I still wonder about the shift (off by some shift of ~4.515): So, I figured out now, this means, before the log10, this is exactly a factor 2^15 = 32,768. But I think I used the same flow as you. (Well, actually, I did not, @curufinwe gave me some generated feature cache, and he said it was generated with this flow network.) So, I'm not sure, maybe this here is actually the wrong flow network?

I also still don't exactly understand what we mean by "rasr compatible feature extraction" here. So this means it supposed to do the same as this specific flow network? Then shouldn't this reference flow network be documented somehow? Otherwise, "rasr compatible feature extraction" can mean anything or nothing?

@michelwi
Copy link
Contributor

I still wonder about the shift (off by some shift of ~4.515): So, I figured out now, this means, before the log10, this is exactly a factor 2^15 = 32,768.

Rasr reads the wav samples as a short and then just casts them to float. If the other code reads the samples as float \in [-1, 1] directly, this would explain an offset of 2^15.

But I think I used the same flow as you. (Well, actually, I did not, @curufinwe gave me some generated feature cache, and he said it was generated with this flow network.) So, I'm not sure, maybe this here is actually the wrong flow network?

As I said, this is the flow that I used, it is based on existing flow implementations but I changed it to be more similar to this PR. It could be that @curufinwe by accident (or virtue of obvious implementation) arrived at the same flow as me, but I would not guarantee it.

I also still don't exactly understand what we mean by "rasr compatible feature extraction" here. So this means it supposed to do the same as this specific flow network? Then shouldn't this reference flow network be documented somehow? Otherwise, "rasr compatible feature extraction" can mean anything or nothing?

I agree to this question. I think as a first goal "rasr compatible" would mean something that can be exactly reproduced as a rasr flow network, although not necessarily the same as "the one flow that we always use".

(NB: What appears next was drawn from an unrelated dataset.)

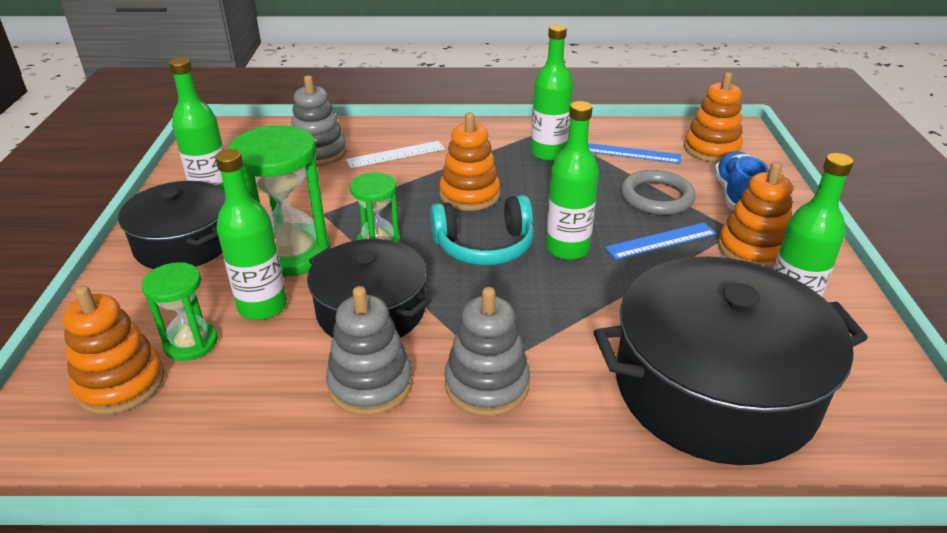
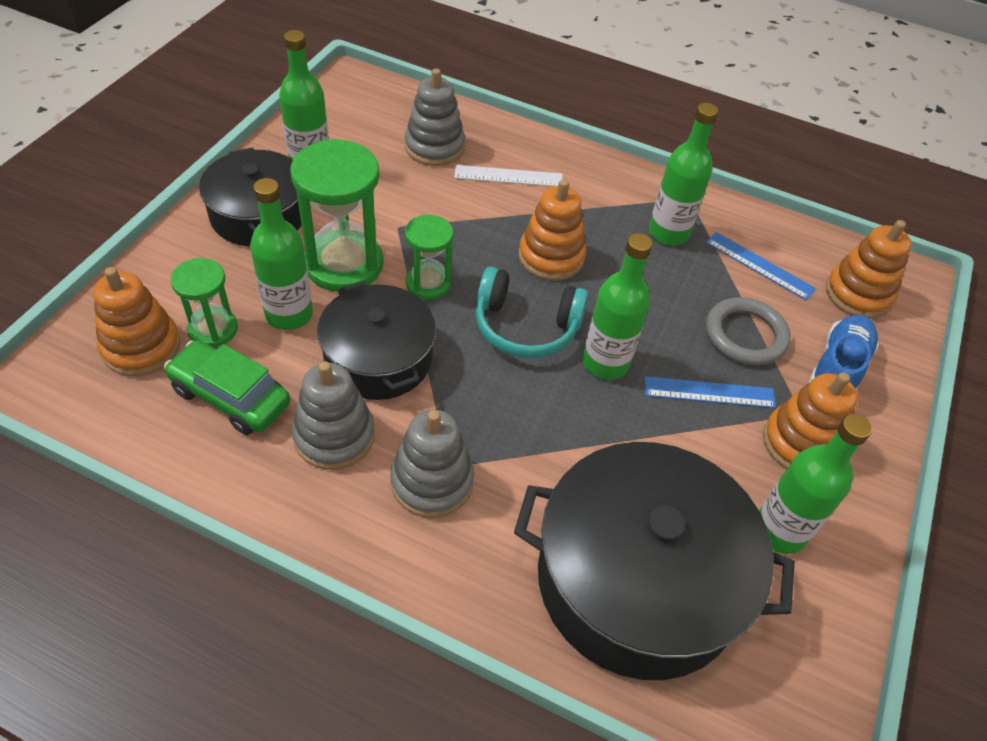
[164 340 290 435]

But then, when I tested the version of this PR without preemphasis (and also without preemphasis in the rasr flow) to train a model, and compared to the current version of this PR (and the flow I posted above), I found an improvement in WER from 16.1 -> 15.7

So maybe as a stretch goal we should aim to make the implementation as similar as "the one flow we always use" (which is different from the one I posted above) as possible.

But then nobody would argue against using different features if the final WER is the same (or better) and the structure is easier.

@albertz
Copy link
Member

albertz commented Feb 14, 2024

2. find the cause of the remaining difference

I'm on this now. For this, I created a test case where I can test the flow file step by step (see test_rasr_compatible and test_rasr_compatible_*).

I found many more differences:

  • Preemphasize was wrong in the first frame, should be 0. (f41a60c)
  • The Hanning window was slightly off. It was created in RASR with float64 and then afterwards converted to float32. This makes a difference for cos. I do the same now. (44aba81) (Note, this caused a difference more than 1e-05.)
  • The Hanning window in the last output frame was wrong. RASR applies a shorter Hanning window for the last output frame, just of the size of the remaining frames. (d845650)

Now, up to that point in the flow network (window node), the outputs match almost perfectly (at least 1e-30 absolute and relative).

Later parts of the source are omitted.